Along with arm care, my career was heavily impacted with the use of a band on my lower half mechanics. In the winter of my Junior year heading into the season, my coaches at Avila attended a baseball event where they met up with Lantz Wheeler, a pitching coach who created the “Core Velocity Belt,” designed to use resistance bands to teach you how to accelerate your body with specific direction. If you’ve watched Jered Weaver pitch, my pitching mechanics were nearly identical on the lower half.
Notice how I start off by leaning my center mass the 3rd base side?

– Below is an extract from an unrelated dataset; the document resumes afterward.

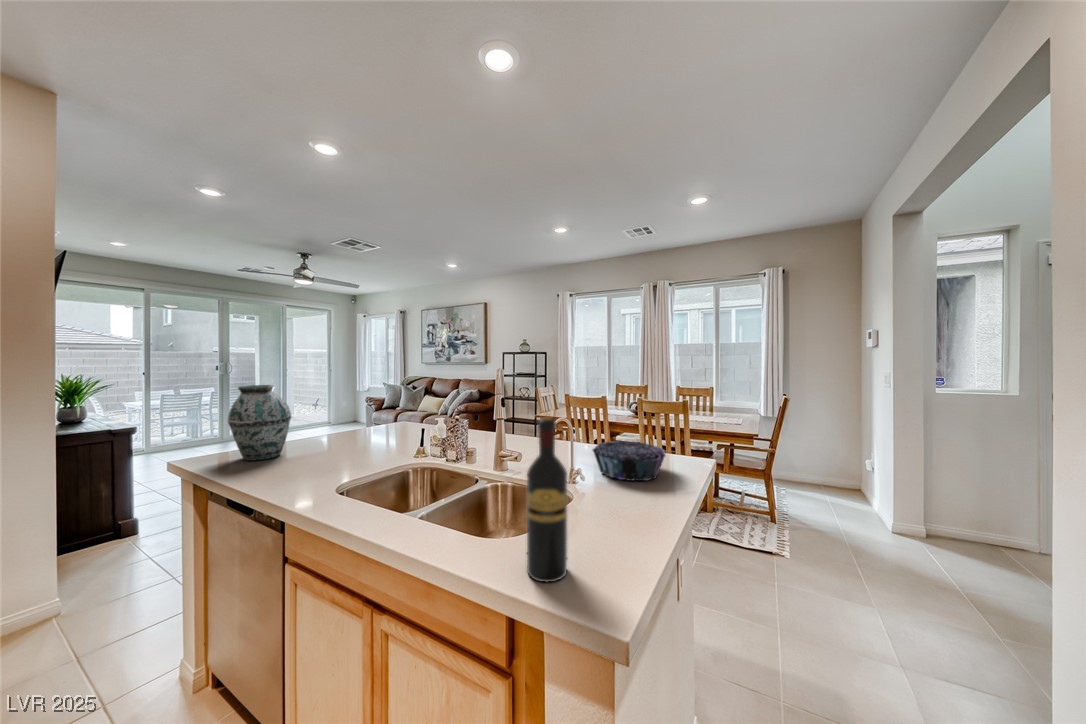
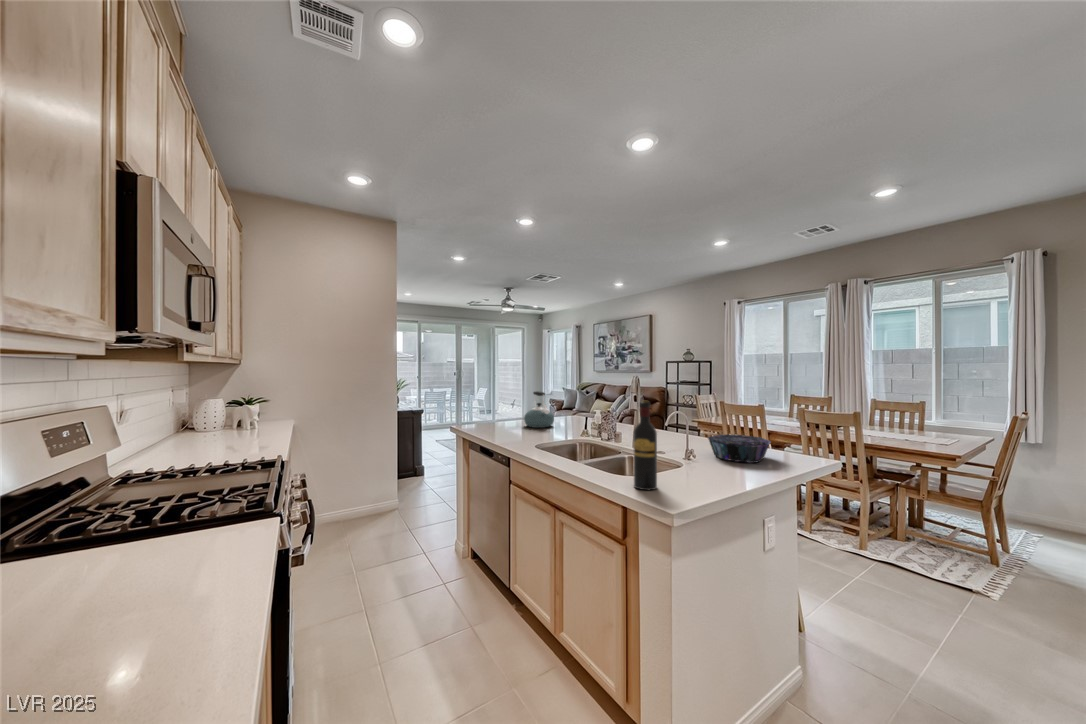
vase: present [228,385,291,461] -> none [473,384,506,431]
kettle: none [326,393,374,446] -> present [524,391,554,428]

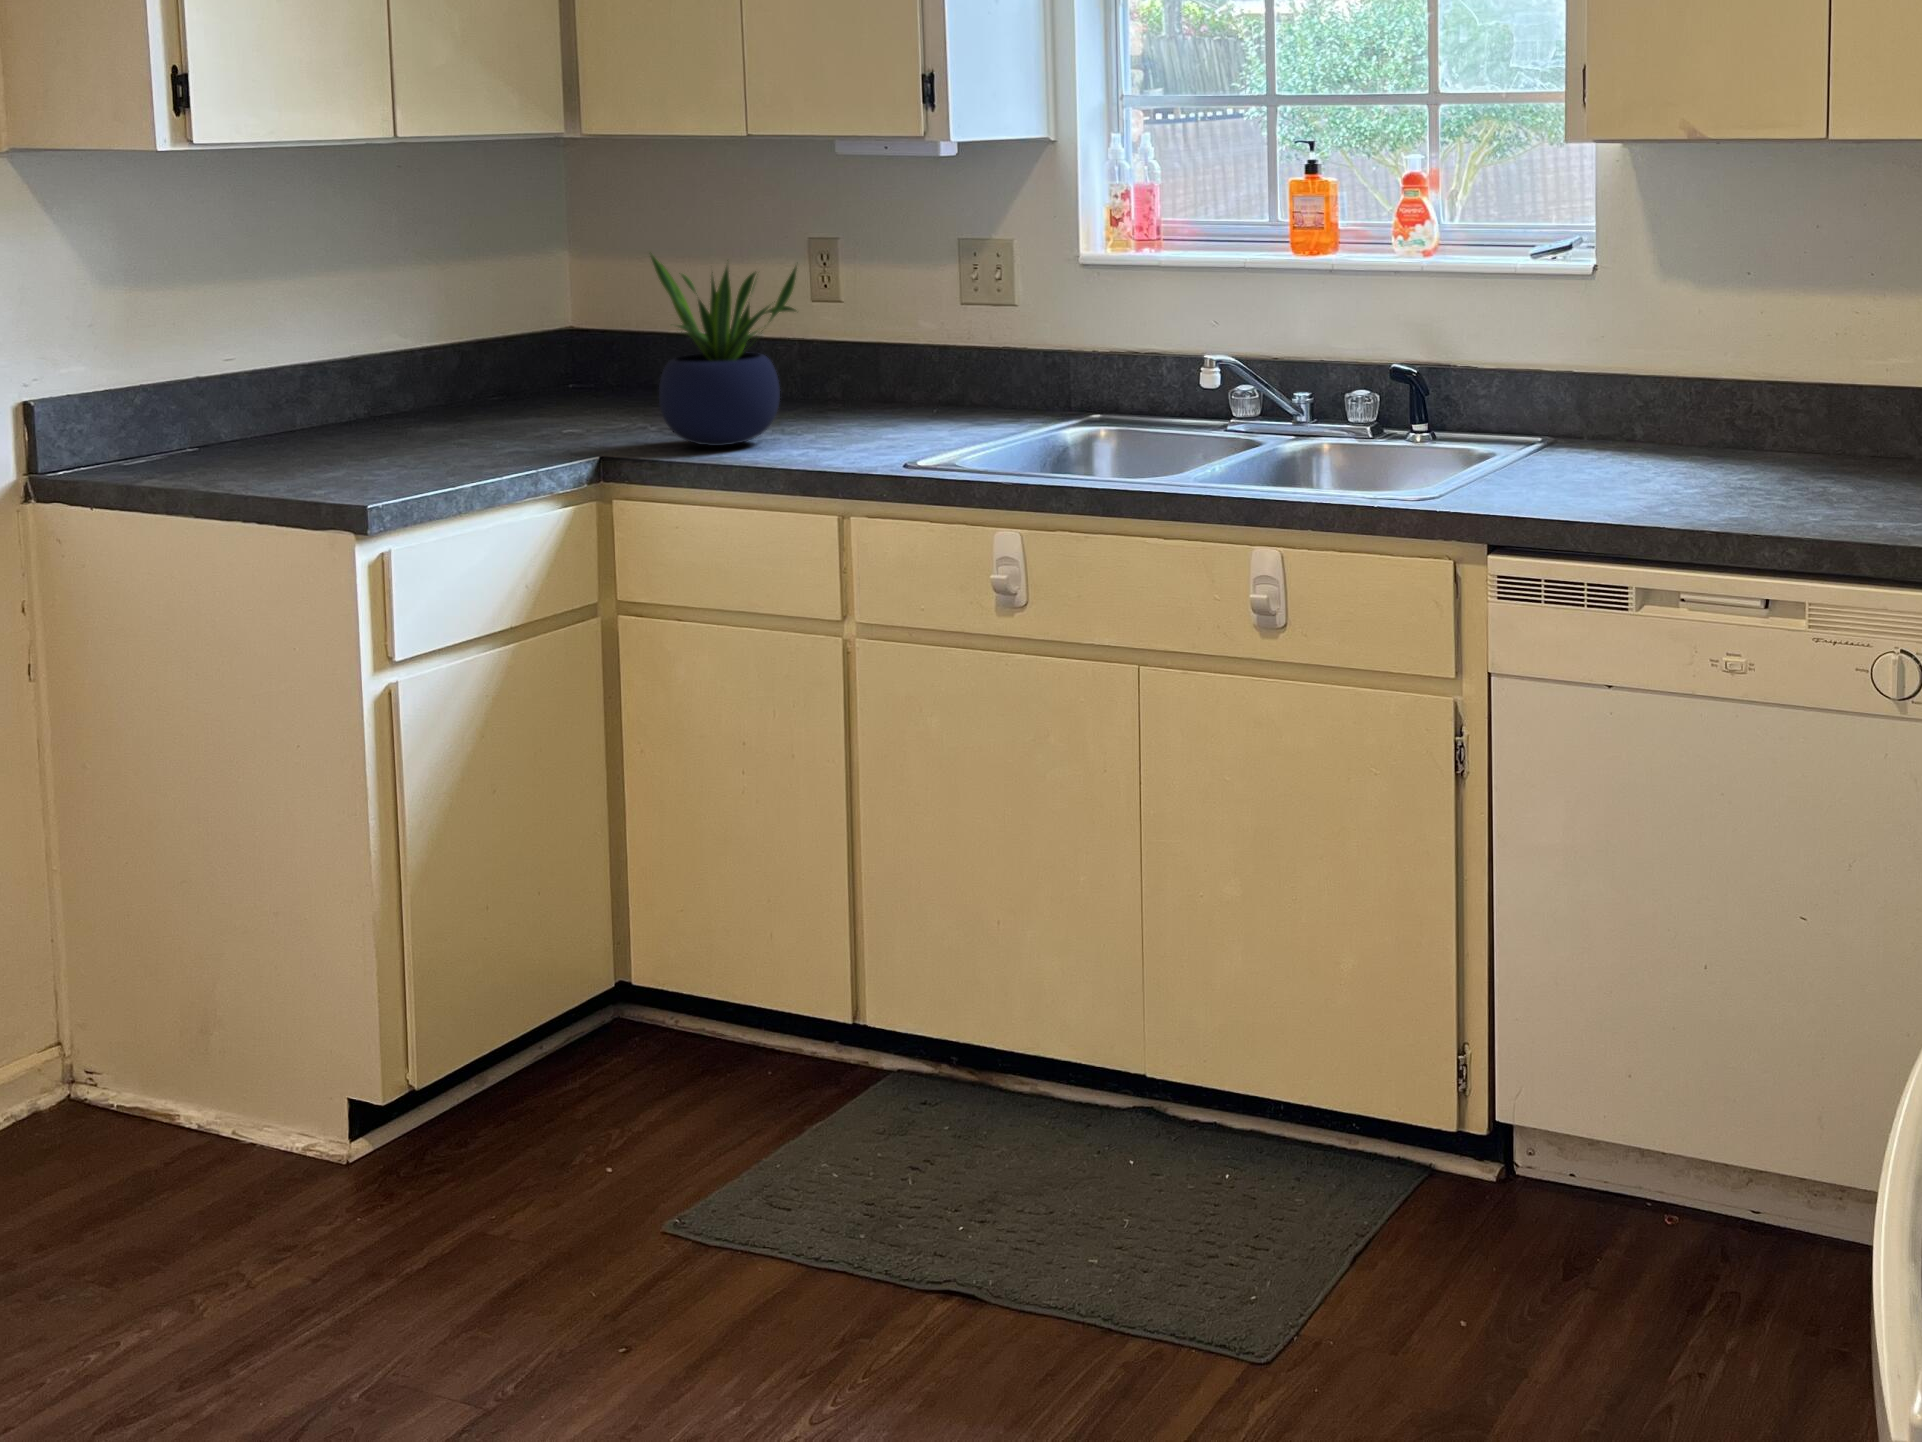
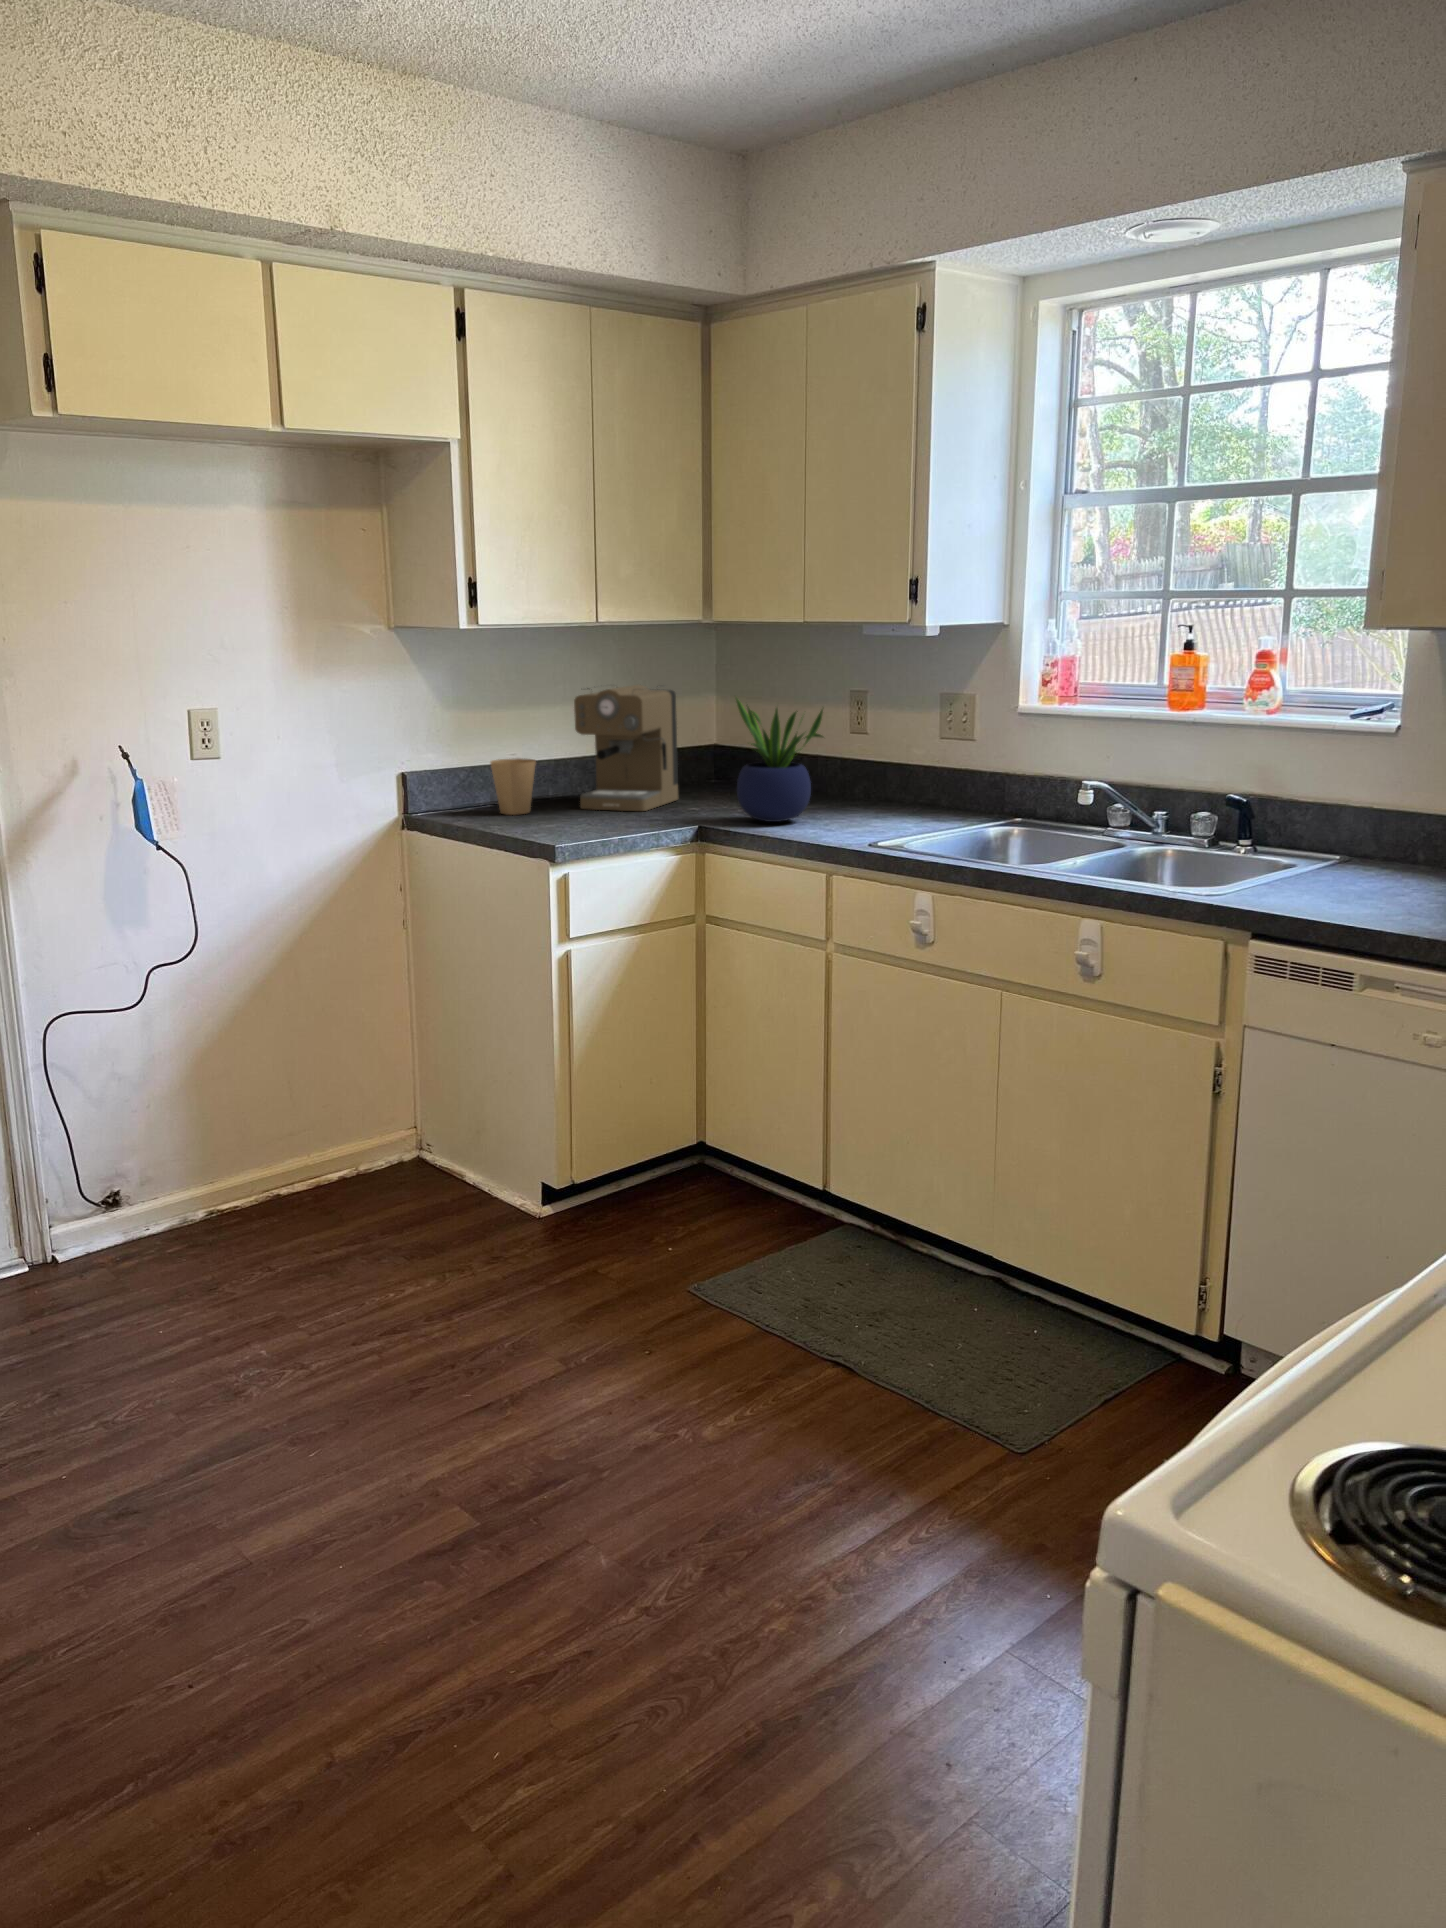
coffee maker: none [356,240,535,447] -> present [574,685,678,811]
paper cup: none [205,368,292,464] -> present [490,758,536,815]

For my entire life I threw across my body, something that I eventually realized was affecting my ability to throw harder and spotting the outside pitch to a righty. This belt helped me to re-learn my lower body mechanics after a solid three months of trying to land straight. To explain it better, my pitching coach tried endless ways to get me to stride towards the plate. Changing my leg kick like Kershaw, putting his cell phone next to my landing spot, you name it! I might be exaggerating but I spent a solid 2-3 hours a day just trying to fix my landing. It was really hard to make such a drastic change to my mechanics but I truly believed that it would make me a better pitcher. Well as soon as I got back to KC to prepare for the season my coaches introduced me to the Core Velocity program. I didn’t know much about it, but I bought in right away. At first it was crazy but it made sense, using a band to pull me in the direction that I’ve been working so hard to get away from. From a neurological standpoint, I have been throwing my entire life moving in the direction of the right handed batter’s box (I’m right handed). What if the band pulled me in that same direction so that I learn to use my body to counteract that movement? Ahh! Well it worked!!! The resistance of the band created a stimulus for my muscles to resist that force and use my hamstrings to contract stronger and maintain my body in a more linear path to the plate. BINGO!!! It still took many weeks to get it down, but I had the best year of my college career simply because I was using my body more efficiently. Not only was I throwing a little bit harder, but I was getting even better at commanding the ball to the outer half of the plate! Similar approaches are used for weightlifting purposes such as a valgus knee when performing a squat. Because resistance bands changed my career, I have a great interest in applying them for when I work with pitchers, and I encourage you to explore how it could possibly improve your mechanics in anything!
So what’s the right way to train? There is no specific program. I do believe in a foundation of strength training and Olympic lifting, but there are a lot of approaches that you can take to improve your game. I truly enjoy exploring a variety of methods so I will never tell you that it’s my way or the high way. Okay maybe I’ll blow up on you if you want to do CrossFit if you think it’s going to make you throw 100 MPH :P. Either way I think the most rewarding thing about being a Strength and Conditioning coach is being able to educate people on how to train. There is no perfect program, but there is the possibility of designing a program that will fit best to your needs as an athlete. Even if you’re not an athlete a great trainer or coach should be able to inform you on what approaches you should have to achieve your goals. Regardless I hope that this helps you baseball guys to look for great ways to improve your game. I had to figure these things out myself and when I did it was a little too late. As my theme continues, I HAVE ZERO REGRETS! I enjoyed the process and learned a lot while I played this wonderful game. For those who have dreams and aspirations of playing at the next level, be willing to not only put in the hours to your training but also to your learning! The more you know the better you can prepare!